▸ Exercise instructions:
Swap "polymath" for "versatile" throughout the stretch of the book review from "In the ‘Maverick" through "his life story.", and give that stretch in full.

▸ Selected passage:
-------------------------

My Review of ‘The Maverick Maharaja’

My Review of ‘The Maverick Maharaja’
August 31, 2022 Comments Off on My Review of ‘The Maverick Maharaja’ Books, India, Non Fiction, Poetry, Sanskrit Sunil

By Sunil Kumar

न हि ज्ञानेन सदृशं पवित्रमिह विद्यते ।
तत्स्वयं योगसंसिद्धः कालेनात्मनि विन्दति ॥ ४-३८॥ (Bhagavad Gita)
There certainly is no purifier in the world like knowledge. Who is himself/herself perfected in Yoga(divinity) finds it due course of time.

The Upanishads and Indian philosophy often refer to the lower Apara Vidya(the finite world of the senses) and the higher Para vidya(transcendental) as bifurcations of the knowledge spectrum.

In the ‘Maverick Maharaja’, Dr. Deepti Navaratna has brought forth the life of a polymath Maharaja who traversed this divide with aplomb. Herself a multifaceted personality who traverses the spheres of music, science and literature with ease, she writes with a rare empathy that allows the personality of Jayachamarajendra Wadiyar to come alive in our imagination with all the pathos and tumultuous experiences that constitute his life story.

Ideal kings such as Janaka also form part of our Puranic lore as well as the Western construct of Plato’s ‘philosopher-king’. However the mundane and the trivial constitute a large part of our lived experience. Accounts of the Maharajas of India are largely characterized by debauchery or extreme valour, both notable for their extremes. However the Mysore Maharaja veers more towards the Gita ideal of ‘Sthitaprajna'(equanamity).

Of all the 580-584 princely states that formed part of the Indian landscape before independence, Mysore with its emphasis and encouragement of Sanskrit, pioneering Yoga gurus such as Tirumalai Krishnamacharya and technical education under the renowned engineer and Dewan M. Visvesvaraya edged closer to the ‘Shuddha Sattva’ ideal than any other. Unfortunately, present-day democracy has foisted a ‘rajasic’ worldview on India that has in many places deteriorated into a ‘tamasic’ descent into ‘hellish’ realms.

The insightful ‘Dewans of Mysore’ by D.V Gundappa and the autobiography of the great Kannada writer S.L Bhyrappa(Bhitti) that I’ve read recently primed me to appreciate Dr. Navaratna’s work more as I had some idea of the landscape of what constituted the predecessor of present-day Karnataka.

Other memoirs or biographies like Maharani Gayatri Devi’s ‘A Princess Remembers’, the raunchier and interminably long take on the House of Travancore(The Ivory Throne) by Manu Pillai and the outright ribald ‘Maharaja’ by Jarmani Dass Diwan also give a fair idea of the relations between the British Empire and the rulers of the princely states.

-------------------------

▸ Entries provided:
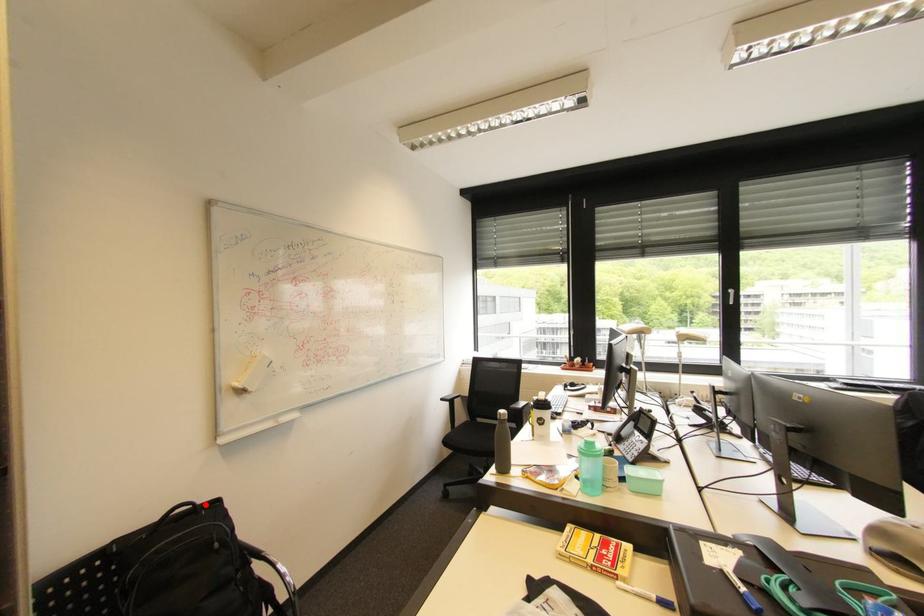
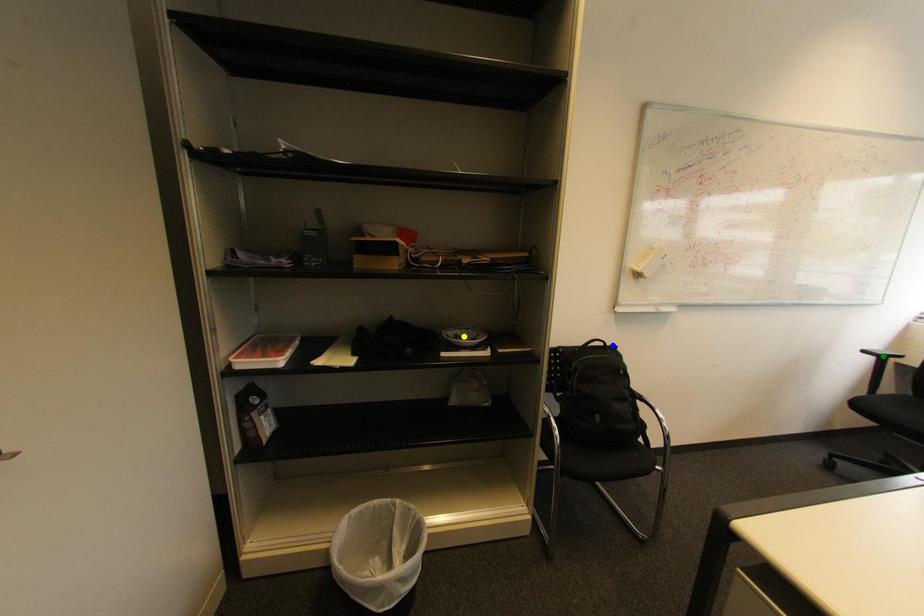
Question: I am providing you with two images of the same scene from different viewpoints. A red point is marked on the first image. You are given multiple points on the second image. In image 2, which mark is for the same physical point as the one in image 1?

Choices:
 (A) green point
 (B) yellow point
 (C) blue point

Answer: (C)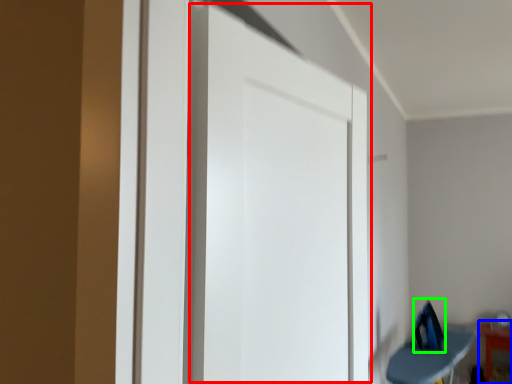
Question: Which is nearer to the door (highlighted by a red box)? furniture (highlighted by a blue box) or swivel chair (highlighted by a green box).

Choices:
 (A) furniture
 (B) swivel chair

Answer: (B)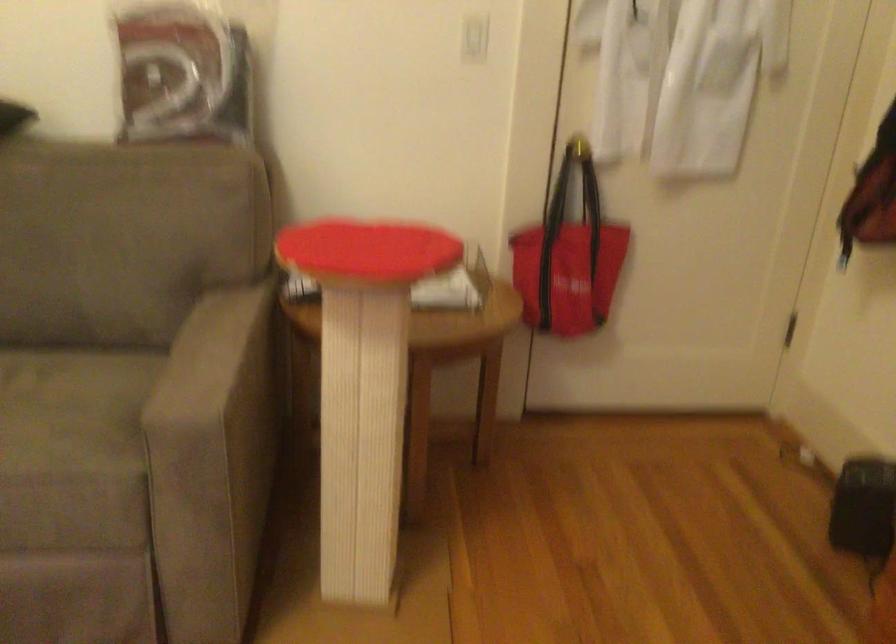
What do you see at coordinates (550, 245) in the screenshot?
I see `the black bag strap` at bounding box center [550, 245].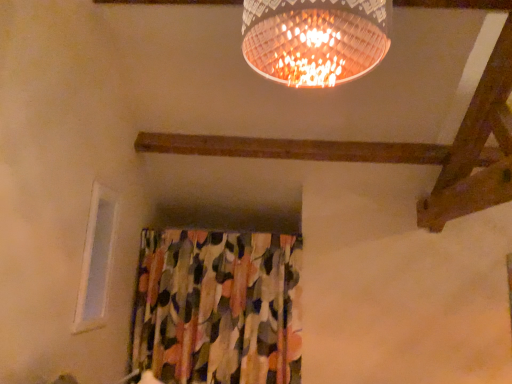
Question: Is point (92, 321) positioned closer to the camera than point (289, 259)?

Choices:
 (A) farther
 (B) closer

Answer: (B)

Question: Looking at their shapes, would you say white plastic window at upper left is wider or thinner than textured floral fabric at center?

Choices:
 (A) thin
 (B) wide

Answer: (A)

Question: From a real-world perspective, is white plastic window at upper left positioned above or below textured floral fabric at center?

Choices:
 (A) above
 (B) below

Answer: (A)

Question: In the image, is textured floral fabric at center on the left side or the right side of white plastic window at upper left?

Choices:
 (A) right
 (B) left

Answer: (A)

Question: Is textured floral fabric at center spatially inside white plastic window at upper left, or outside of it?

Choices:
 (A) outside
 (B) inside

Answer: (A)

Question: From the image's perspective, is textured floral fabric at center located above or below white plastic window at upper left?

Choices:
 (A) above
 (B) below

Answer: (B)

Question: In terms of height, does textured floral fabric at center look taller or shorter compared to white plastic window at upper left?

Choices:
 (A) short
 (B) tall

Answer: (B)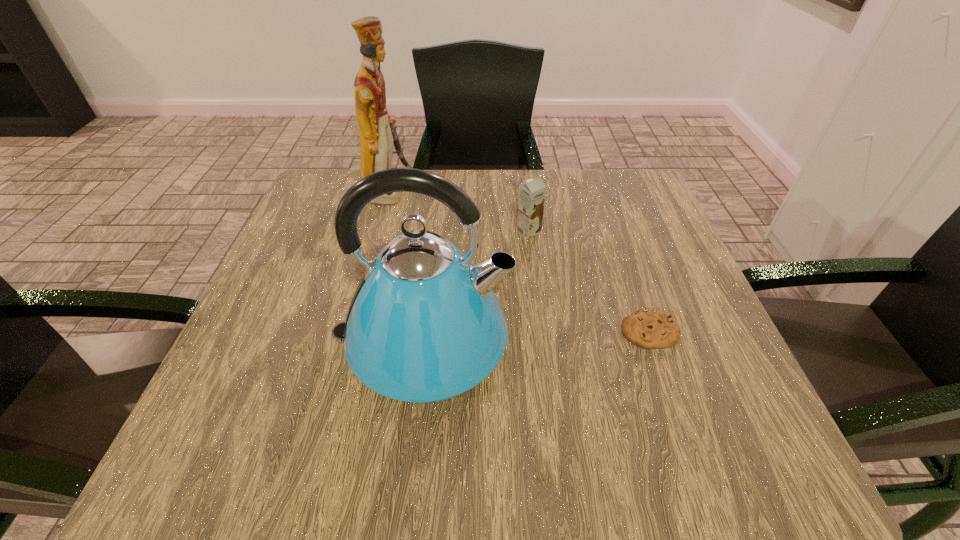
I want to click on nutcracker that is at the far edge, so click(x=377, y=130).

Image resolution: width=960 pixels, height=540 pixels. What are the coordinates of `chocolate milk located at the far edge` in the screenshot? It's located at (531, 198).

The image size is (960, 540). What are the coordinates of `object situated at the near edge` in the screenshot? It's located at (424, 326).

I want to click on object that is positioned at the left edge, so click(377, 130).

Where is `object at the right edge`? The height and width of the screenshot is (540, 960). object at the right edge is located at coordinates (650, 328).

At what (x,y) coordinates should I click in order to perform the action: click on object present at the far left corner. Please return your answer as a coordinate pair (x, y). This screenshot has width=960, height=540. Looking at the image, I should click on (377, 130).

In the image, there is a desktop. Where is `free space at the near edge`? The width and height of the screenshot is (960, 540). free space at the near edge is located at coordinates (372, 467).

In the image, there is a desktop. Where is `vacant space at the left edge`? vacant space at the left edge is located at coordinates (263, 285).

This screenshot has width=960, height=540. What are the coordinates of `free space at the right edge of the desktop` in the screenshot? It's located at (675, 274).

Where is `free space at the far left corner of the desktop`? This screenshot has height=540, width=960. free space at the far left corner of the desktop is located at coordinates (305, 201).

-------------------------

▸ Response for this exercise:
In the ‘Maverick Maharaja’, Dr. Deepti Navaratna has brought forth the life of a versatile Maharaja who traversed this divide with aplomb. Herself a multifaceted personality who traverses the spheres of music, science and literature with ease, she writes with a rare empathy that allows the personality of Jayachamarajendra Wadiyar to come alive in our imagination with all the pathos and tumultuous experiences that constitute his life story.